Comme l’an dernier, c’est la veille du passage à l’heure d’été que le discret Olivier Reboul change une fois encore de casquette, deux mois après avoir dirigé Don Giovanni au Conservatoire (voir ici), pour revenir à l’instrument pour lequel il obtint un premier prix du Conservatoire en 1979.
Joués sans pédale mais avec nuances, avec partition mais sans prosaïsme, les trois Préludes et Fugues de Bach, dont le choix et l’ordre se révèlent pleinement cohérents, ont une sonorité ronde et franche. L’unité du style d’Olivier Reboul est assurée par un jeu où les nuances se font rares et dont la sonorité se révèle presque étouffante.

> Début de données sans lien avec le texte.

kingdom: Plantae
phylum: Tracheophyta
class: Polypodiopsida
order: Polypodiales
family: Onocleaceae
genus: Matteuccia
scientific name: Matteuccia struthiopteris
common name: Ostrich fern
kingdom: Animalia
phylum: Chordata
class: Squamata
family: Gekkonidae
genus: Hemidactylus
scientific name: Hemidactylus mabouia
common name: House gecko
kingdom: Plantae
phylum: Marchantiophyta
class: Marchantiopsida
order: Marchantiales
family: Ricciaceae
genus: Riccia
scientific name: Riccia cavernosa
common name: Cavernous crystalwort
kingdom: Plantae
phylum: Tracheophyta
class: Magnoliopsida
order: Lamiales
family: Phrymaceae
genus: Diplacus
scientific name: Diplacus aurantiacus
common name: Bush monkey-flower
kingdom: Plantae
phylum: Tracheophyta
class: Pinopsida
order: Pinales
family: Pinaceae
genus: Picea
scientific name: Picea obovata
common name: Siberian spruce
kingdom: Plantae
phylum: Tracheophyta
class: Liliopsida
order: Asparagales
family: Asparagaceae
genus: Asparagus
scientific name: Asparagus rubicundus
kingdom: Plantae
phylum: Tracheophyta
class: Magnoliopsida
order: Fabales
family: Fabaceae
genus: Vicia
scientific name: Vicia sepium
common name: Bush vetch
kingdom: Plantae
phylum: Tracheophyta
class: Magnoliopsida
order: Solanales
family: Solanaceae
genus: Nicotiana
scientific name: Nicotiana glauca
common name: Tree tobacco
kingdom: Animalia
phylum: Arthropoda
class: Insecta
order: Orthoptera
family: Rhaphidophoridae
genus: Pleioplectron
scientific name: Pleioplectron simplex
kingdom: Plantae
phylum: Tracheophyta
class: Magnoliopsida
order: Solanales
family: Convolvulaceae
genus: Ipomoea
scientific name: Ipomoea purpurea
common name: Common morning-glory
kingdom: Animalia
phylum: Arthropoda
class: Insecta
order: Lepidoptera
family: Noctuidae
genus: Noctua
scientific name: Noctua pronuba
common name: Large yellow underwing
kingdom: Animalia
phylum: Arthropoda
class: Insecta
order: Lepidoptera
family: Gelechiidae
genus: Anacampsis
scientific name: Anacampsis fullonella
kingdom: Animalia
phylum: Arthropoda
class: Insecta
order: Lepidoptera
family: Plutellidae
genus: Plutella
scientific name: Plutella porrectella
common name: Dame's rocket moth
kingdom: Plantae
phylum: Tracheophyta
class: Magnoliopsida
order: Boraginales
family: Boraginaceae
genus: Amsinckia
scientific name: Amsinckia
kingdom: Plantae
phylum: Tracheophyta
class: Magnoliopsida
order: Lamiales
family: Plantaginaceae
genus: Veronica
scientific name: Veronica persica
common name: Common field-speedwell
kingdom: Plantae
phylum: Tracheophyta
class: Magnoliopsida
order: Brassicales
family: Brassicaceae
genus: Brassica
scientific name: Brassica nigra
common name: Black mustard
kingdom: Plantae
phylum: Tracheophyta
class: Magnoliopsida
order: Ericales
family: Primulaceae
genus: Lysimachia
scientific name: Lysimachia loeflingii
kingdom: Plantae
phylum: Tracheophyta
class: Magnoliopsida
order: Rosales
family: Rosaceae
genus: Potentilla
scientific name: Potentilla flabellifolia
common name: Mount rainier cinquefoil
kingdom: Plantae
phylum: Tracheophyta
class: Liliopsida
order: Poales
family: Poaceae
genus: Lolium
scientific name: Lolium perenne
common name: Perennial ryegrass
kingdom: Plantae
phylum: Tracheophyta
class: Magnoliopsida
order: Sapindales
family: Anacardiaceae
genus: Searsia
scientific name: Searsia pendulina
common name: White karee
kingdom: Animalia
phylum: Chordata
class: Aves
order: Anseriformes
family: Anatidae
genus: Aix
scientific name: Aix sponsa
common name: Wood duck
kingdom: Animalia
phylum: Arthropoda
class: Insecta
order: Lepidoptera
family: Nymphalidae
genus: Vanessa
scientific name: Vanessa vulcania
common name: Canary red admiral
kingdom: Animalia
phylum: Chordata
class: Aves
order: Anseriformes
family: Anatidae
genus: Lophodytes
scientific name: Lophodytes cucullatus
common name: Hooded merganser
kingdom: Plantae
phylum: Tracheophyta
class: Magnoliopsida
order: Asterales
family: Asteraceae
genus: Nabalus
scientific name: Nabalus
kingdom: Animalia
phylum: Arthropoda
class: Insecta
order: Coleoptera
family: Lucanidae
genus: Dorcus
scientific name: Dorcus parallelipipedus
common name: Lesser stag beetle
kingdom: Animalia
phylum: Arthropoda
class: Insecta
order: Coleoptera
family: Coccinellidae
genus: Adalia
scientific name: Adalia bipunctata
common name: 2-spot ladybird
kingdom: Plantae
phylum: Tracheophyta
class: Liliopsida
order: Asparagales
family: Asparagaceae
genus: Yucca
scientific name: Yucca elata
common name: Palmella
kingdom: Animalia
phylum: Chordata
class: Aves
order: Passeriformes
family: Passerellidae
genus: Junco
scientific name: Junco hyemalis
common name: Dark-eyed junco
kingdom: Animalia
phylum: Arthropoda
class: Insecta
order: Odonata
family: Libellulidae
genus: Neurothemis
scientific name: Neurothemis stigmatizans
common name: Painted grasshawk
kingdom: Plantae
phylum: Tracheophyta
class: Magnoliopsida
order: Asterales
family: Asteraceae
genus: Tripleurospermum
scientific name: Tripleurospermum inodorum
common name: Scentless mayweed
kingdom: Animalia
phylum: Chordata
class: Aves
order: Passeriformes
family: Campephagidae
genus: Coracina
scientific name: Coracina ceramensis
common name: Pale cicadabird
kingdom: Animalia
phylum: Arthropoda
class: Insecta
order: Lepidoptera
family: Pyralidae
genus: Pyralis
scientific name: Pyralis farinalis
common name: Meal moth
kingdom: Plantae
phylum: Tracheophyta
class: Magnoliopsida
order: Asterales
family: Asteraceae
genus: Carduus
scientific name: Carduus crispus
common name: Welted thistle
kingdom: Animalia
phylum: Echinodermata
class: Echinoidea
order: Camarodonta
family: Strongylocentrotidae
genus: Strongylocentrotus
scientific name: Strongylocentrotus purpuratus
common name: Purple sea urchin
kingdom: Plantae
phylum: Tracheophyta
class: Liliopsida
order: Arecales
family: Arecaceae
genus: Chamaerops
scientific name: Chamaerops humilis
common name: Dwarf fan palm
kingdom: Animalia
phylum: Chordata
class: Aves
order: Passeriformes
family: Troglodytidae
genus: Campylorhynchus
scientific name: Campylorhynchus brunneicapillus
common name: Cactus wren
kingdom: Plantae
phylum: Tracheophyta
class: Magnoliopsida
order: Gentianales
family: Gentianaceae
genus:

Le tempo enlevé dans lequel sont abordés les quatre mouvements de la Sonate en ut mineur de Schubert déconcerte puis convainc: loin de rechercher des contrastes vertigineux dans les nuances et les rythmes et du mystère dans les silences, le pianiste français livre une vision très ramassée de l’œuvre, où les respirations sont rares, où l’enchaînement des mouvements se fait avec naturel et évidence, où l’unité de la conception évoque davantage le Schubert des lieder que l’ombre de Beethoven. Au risque d’accrocher les doigts, cette conception déterminée et très réfléchie de la partition laisse deviner un interprète original et authentique, qui inonde d’énergie un Allegro conclusif tendu et presque obsessionnel.
C’est la même impression d’obsession qui vient à l’esprit à l’écoute d’une Humoresque de Schumann dérangeante, torturée, parfois hachée ou précipitée, mais où le manque de nuances n’empêche nullement contrastes et fulgurances, exaltation et tendresse. Usant rarement du registre piano, Olivier Reboul distille pourtant, au moyen d’une frappe jamais brutale et d’une énergie toujours contrôlée, des sortilèges sonores qui font ressortir l’intimité et même l’humour de la pensée de Schumann: einfach und zart.
En bis, c’est sous les traits d’Eusebius que Reboul-le-poète réapparaît pour prendre congé, à travers la dernière pièce – livrée fantomatique et presque immobile – des Davidsbündlertänze (que la pianiste Colette Zérah, pivot de l’association «Piano Con Moto», interprètera le 12 avril prochain dans la même salle).